--- BEGIN Extracted data ---

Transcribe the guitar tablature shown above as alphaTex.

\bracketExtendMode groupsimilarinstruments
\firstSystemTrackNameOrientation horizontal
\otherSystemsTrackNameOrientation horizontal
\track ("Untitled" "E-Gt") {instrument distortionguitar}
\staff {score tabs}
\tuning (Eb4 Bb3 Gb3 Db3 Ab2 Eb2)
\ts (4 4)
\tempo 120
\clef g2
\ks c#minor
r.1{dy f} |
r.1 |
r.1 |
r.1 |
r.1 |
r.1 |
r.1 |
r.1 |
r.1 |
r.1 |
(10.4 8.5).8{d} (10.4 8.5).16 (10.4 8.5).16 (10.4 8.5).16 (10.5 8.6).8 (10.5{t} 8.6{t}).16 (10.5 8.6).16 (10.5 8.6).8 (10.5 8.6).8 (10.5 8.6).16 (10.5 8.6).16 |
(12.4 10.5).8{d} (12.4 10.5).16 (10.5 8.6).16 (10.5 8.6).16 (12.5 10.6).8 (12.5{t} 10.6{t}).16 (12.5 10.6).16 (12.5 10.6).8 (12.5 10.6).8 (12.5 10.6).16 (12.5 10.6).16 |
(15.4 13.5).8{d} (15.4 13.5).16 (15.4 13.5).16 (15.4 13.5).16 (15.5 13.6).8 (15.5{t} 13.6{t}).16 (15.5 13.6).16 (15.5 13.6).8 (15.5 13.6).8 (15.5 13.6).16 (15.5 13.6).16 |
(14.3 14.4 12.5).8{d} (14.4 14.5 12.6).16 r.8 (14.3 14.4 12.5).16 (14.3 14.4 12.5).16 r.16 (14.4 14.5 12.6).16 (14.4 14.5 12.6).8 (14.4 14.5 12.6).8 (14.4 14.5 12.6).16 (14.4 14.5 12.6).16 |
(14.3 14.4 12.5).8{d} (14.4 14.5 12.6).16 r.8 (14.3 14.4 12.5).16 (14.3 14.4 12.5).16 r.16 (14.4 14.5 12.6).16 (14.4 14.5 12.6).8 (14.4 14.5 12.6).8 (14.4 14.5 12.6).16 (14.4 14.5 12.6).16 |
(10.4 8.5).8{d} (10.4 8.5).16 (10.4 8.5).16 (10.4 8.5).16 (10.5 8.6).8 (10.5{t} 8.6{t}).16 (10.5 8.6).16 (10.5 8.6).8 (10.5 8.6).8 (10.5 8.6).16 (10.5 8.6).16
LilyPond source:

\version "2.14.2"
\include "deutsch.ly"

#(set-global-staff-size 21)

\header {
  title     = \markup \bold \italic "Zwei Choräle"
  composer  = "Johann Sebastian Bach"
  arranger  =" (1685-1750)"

--- END Extracted data ---

- **Your task**
Put every line from the one containing "#(set-global-staff-size 21)" through the end of the material into a Markdown table with the columns No. and Line. Number each row and leave out blank lines.

- **Result of the exercise**
| No. | Line |
|---|---|
| 1 | #(set-global-staff-size 21) |
| 2 | \header { |
| 3 |   title     = \markup \bold \italic "Zwei Choräle" |
| 4 |   composer  = "Johann Sebastian Bach" |
| 5 |   arranger  =" (1685-1750)" |